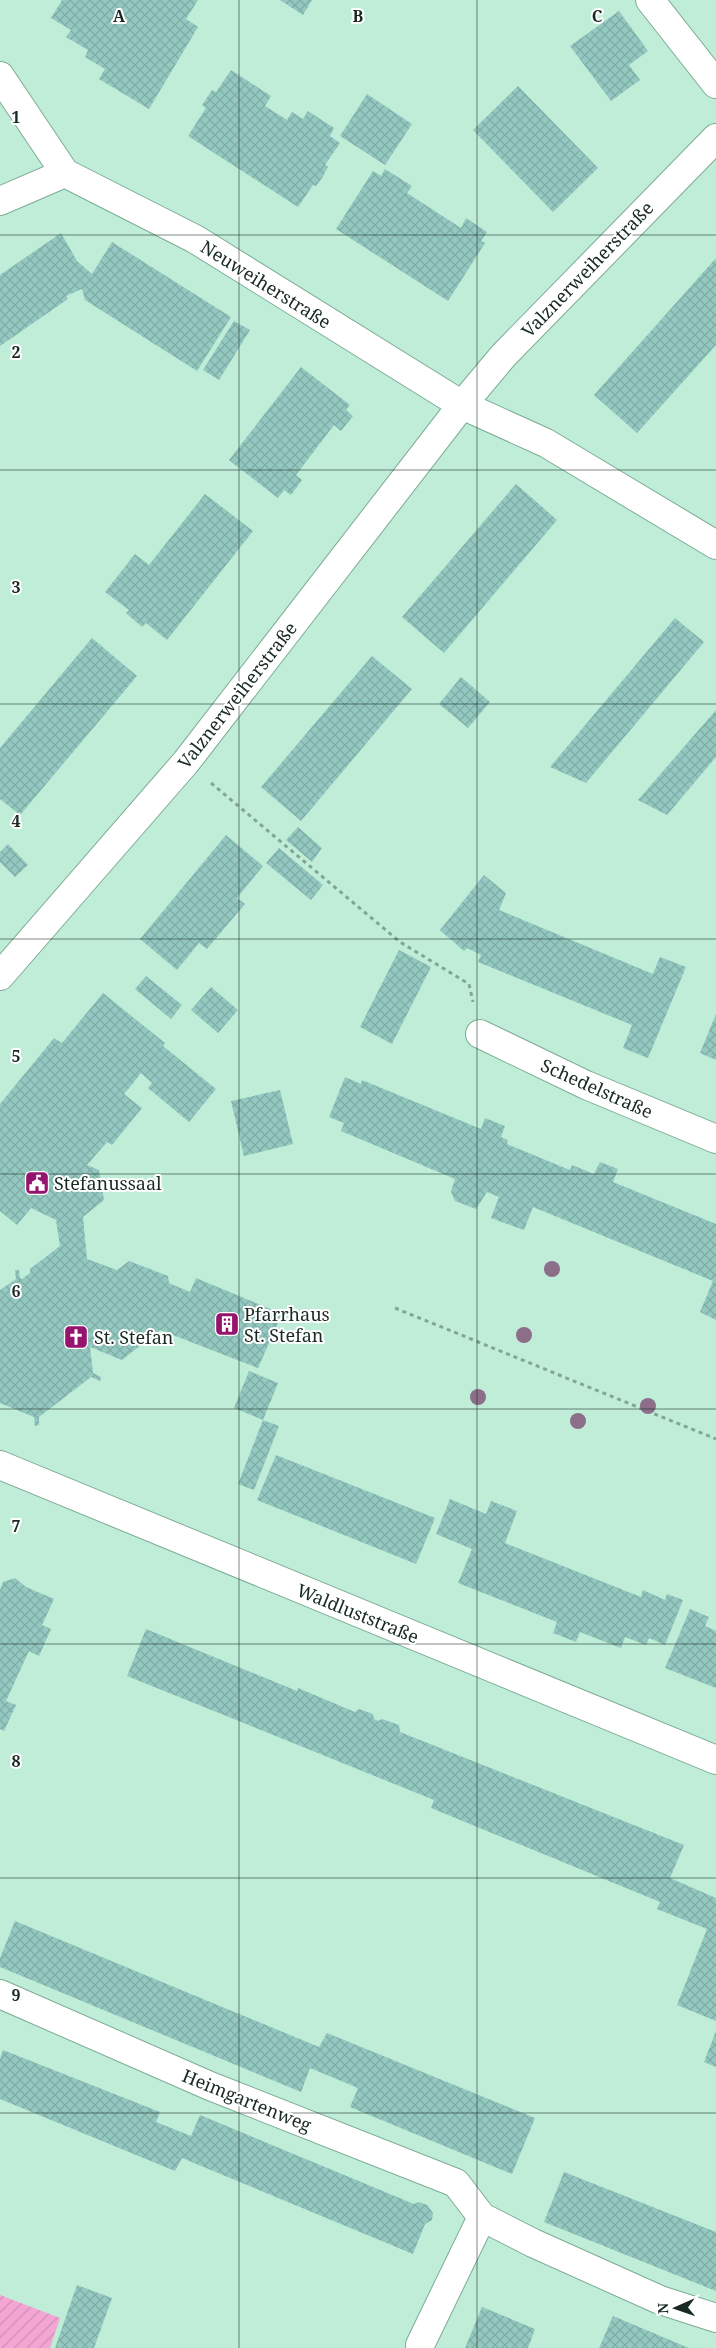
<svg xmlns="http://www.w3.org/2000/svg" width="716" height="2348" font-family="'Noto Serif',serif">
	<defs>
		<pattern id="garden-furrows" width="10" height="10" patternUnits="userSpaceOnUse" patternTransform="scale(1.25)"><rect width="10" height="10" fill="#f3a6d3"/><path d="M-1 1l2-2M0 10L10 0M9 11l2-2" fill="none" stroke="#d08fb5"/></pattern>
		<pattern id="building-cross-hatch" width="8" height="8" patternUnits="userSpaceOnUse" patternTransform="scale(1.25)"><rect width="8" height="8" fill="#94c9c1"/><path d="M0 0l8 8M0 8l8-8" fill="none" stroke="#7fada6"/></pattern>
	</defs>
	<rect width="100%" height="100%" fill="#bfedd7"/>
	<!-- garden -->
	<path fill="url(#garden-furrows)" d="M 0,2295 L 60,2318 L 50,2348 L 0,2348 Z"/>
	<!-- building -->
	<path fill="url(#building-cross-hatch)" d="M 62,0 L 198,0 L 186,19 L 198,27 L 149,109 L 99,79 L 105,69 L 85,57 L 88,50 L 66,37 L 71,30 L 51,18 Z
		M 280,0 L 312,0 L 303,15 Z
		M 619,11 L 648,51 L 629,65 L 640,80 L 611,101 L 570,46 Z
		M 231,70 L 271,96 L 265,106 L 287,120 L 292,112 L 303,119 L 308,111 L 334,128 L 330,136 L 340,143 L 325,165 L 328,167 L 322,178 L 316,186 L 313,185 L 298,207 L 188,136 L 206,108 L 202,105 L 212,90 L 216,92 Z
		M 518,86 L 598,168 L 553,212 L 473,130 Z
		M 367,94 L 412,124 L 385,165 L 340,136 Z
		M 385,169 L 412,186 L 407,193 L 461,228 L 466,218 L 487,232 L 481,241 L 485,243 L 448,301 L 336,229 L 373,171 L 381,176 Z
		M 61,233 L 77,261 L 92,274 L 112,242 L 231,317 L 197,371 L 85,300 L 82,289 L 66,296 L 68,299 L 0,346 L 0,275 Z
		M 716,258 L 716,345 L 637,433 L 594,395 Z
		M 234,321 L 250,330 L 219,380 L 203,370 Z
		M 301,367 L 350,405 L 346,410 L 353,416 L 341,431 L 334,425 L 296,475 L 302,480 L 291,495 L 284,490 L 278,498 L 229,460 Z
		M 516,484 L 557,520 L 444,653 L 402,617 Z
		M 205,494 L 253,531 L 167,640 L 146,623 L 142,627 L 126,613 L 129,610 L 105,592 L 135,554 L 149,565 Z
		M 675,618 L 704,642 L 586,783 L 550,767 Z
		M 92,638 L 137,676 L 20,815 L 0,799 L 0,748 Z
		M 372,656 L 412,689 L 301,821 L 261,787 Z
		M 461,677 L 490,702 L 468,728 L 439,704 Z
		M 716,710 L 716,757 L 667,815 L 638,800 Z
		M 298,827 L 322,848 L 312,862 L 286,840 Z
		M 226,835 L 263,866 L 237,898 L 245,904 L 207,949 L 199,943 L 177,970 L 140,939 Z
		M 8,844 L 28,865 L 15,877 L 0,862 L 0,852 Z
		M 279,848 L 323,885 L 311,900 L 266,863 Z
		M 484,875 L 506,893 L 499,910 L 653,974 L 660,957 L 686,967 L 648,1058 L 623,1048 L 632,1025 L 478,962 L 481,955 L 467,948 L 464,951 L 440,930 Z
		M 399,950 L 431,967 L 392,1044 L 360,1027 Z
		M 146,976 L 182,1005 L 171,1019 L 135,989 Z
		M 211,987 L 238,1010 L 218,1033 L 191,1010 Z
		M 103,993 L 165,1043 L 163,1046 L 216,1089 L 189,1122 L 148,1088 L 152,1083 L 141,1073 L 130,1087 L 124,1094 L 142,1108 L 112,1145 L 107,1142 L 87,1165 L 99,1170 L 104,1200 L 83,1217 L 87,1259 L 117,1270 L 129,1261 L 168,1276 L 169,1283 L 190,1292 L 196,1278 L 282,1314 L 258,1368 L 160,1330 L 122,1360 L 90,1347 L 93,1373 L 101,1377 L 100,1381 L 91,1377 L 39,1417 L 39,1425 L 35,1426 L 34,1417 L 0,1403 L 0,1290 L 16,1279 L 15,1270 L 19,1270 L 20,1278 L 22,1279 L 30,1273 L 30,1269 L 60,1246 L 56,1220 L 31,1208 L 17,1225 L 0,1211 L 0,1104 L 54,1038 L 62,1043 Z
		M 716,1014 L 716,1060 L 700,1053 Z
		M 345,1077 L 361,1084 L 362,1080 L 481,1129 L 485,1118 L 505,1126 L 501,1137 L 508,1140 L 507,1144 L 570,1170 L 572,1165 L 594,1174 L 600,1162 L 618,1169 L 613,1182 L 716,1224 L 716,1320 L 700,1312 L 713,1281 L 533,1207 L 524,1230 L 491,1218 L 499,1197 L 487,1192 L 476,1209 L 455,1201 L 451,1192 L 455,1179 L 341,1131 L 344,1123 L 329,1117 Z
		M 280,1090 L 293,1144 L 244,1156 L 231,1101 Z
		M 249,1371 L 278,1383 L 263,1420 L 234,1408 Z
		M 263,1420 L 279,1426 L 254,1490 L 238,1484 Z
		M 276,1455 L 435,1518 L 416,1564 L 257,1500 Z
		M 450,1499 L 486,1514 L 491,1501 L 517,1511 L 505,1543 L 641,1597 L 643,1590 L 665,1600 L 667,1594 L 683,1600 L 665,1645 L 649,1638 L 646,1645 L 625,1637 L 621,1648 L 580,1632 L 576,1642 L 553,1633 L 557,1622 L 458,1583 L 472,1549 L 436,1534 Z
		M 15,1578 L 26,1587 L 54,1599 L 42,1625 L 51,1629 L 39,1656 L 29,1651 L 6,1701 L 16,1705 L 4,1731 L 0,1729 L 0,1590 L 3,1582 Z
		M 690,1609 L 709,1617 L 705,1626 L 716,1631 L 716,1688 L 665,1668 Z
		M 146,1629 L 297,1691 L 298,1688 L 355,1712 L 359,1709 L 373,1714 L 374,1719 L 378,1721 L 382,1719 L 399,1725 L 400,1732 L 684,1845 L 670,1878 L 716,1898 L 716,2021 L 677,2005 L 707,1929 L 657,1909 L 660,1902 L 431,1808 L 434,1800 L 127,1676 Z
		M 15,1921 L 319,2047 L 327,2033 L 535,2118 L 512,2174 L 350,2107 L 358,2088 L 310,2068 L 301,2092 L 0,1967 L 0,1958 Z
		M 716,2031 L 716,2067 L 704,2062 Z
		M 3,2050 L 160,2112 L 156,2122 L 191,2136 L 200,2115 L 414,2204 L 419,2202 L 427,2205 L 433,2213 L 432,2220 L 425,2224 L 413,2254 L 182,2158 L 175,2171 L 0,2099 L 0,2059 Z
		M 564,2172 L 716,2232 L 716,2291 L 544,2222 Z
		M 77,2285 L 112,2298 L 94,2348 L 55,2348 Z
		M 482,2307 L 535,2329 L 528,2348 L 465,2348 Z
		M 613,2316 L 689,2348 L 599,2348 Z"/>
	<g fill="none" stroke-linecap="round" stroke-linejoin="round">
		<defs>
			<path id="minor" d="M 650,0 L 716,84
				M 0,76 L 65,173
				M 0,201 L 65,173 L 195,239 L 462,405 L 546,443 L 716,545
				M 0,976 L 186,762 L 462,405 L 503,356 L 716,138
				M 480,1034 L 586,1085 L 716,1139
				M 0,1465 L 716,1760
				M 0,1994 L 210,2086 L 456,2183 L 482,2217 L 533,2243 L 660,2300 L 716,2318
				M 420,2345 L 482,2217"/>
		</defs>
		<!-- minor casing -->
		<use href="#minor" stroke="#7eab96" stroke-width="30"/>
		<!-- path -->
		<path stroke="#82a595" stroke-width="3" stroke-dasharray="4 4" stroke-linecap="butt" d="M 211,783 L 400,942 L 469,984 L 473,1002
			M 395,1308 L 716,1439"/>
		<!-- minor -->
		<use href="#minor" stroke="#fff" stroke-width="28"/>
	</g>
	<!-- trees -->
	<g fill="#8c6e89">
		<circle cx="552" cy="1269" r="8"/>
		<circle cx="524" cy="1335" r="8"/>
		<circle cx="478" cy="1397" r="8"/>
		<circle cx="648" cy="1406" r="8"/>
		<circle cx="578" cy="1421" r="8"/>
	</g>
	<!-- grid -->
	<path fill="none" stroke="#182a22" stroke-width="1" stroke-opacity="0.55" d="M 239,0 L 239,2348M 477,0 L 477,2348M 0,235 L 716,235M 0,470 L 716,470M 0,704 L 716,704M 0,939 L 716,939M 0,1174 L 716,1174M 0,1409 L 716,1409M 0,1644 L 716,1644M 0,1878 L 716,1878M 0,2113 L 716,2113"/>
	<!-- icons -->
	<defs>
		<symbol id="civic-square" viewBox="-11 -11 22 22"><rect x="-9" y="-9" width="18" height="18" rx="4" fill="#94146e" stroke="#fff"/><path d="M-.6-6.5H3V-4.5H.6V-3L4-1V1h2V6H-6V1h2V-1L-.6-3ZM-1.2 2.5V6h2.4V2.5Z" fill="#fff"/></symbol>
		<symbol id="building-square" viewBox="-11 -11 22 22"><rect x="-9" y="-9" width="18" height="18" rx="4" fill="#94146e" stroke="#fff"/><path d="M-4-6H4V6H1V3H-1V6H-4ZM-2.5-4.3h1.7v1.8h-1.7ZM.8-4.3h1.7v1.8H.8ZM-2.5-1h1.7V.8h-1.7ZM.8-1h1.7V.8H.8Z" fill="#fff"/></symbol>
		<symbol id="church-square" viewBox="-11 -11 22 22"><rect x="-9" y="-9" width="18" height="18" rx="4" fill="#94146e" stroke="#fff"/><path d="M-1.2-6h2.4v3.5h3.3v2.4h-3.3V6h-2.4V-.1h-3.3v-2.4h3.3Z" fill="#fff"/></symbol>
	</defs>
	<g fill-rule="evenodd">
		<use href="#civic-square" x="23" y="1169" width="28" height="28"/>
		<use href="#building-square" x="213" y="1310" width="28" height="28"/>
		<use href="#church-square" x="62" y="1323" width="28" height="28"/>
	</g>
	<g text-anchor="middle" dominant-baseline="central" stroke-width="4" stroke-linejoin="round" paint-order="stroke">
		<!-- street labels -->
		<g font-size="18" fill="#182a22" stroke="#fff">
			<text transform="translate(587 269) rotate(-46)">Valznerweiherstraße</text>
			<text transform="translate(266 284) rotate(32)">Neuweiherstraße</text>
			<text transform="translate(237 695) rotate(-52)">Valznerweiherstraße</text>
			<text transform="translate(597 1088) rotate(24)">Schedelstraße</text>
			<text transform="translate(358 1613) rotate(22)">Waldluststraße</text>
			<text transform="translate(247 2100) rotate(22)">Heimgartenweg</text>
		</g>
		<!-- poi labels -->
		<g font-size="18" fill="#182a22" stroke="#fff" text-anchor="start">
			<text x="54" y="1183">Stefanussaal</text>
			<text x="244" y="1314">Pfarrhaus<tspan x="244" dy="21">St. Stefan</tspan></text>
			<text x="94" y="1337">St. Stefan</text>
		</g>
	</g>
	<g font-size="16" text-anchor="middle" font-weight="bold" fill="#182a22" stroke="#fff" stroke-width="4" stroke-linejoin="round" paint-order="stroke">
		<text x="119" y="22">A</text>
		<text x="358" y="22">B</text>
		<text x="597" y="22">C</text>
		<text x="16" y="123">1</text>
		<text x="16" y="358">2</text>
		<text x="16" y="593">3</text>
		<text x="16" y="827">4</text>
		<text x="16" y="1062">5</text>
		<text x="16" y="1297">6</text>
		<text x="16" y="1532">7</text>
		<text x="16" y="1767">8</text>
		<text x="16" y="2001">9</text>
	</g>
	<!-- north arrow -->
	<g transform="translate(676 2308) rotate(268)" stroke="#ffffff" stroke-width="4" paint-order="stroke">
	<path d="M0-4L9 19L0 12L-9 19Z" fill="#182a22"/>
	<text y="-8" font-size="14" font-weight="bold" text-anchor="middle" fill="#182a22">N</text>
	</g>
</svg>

#####

* [EXERCISE]
Look above for the line holding "M 276,1455 L" and the line holding "M 0,76 L 65,173", then output exactly those two lines and every line between them, nothing more.

* [WRITTEN SOLUTION]
		M 276,1455 L 435,1518 L 416,1564 L 257,1500 Z
		M 450,1499 L 486,1514 L 491,1501 L 517,1511 L 505,1543 L 641,1597 L 643,1590 L 665,1600 L 667,1594 L 683,1600 L 665,1645 L 649,1638 L 646,1645 L 625,1637 L 621,1648 L 580,1632 L 576,1642 L 553,1633 L 557,1622 L 458,1583 L 472,1549 L 436,1534 Z
		M 15,1578 L 26,1587 L 54,1599 L 42,1625 L 51,1629 L 39,1656 L 29,1651 L 6,1701 L 16,1705 L 4,1731 L 0,1729 L 0,1590 L 3,1582 Z
		M 690,1609 L 709,1617 L 705,1626 L 716,1631 L 716,1688 L 665,1668 Z
		M 146,1629 L 297,1691 L 298,1688 L 355,1712 L 359,1709 L 373,1714 L 374,1719 L 378,1721 L 382,1719 L 399,1725 L 400,1732 L 684,1845 L 670,1878 L 716,1898 L 716,2021 L 677,2005 L 707,1929 L 657,1909 L 660,1902 L 431,1808 L 434,1800 L 127,1676 Z
		M 15,1921 L 319,2047 L 327,2033 L 535,2118 L 512,2174 L 350,2107 L 358,2088 L 310,2068 L 301,2092 L 0,1967 L 0,1958 Z
		M 716,2031 L 716,2067 L 704,2062 Z
		M 3,2050 L 160,2112 L 156,2122 L 191,2136 L 200,2115 L 414,2204 L 419,2202 L 427,2205 L 433,2213 L 432,2220 L 425,2224 L 413,2254 L 182,2158 L 175,2171 L 0,2099 L 0,2059 Z
		M 564,2172 L 716,2232 L 716,2291 L 544,2222 Z
		M 77,2285 L 112,2298 L 94,2348 L 55,2348 Z
		M 482,2307 L 535,2329 L 528,2348 L 465,2348 Z
		M 613,2316 L 689,2348 L 599,2348 Z"/>
	<g fill="none" stroke-linecap="round" stroke-linejoin="round">
		<defs>
			<path id="minor" d="M 650,0 L 716,84
				M 0,76 L 65,173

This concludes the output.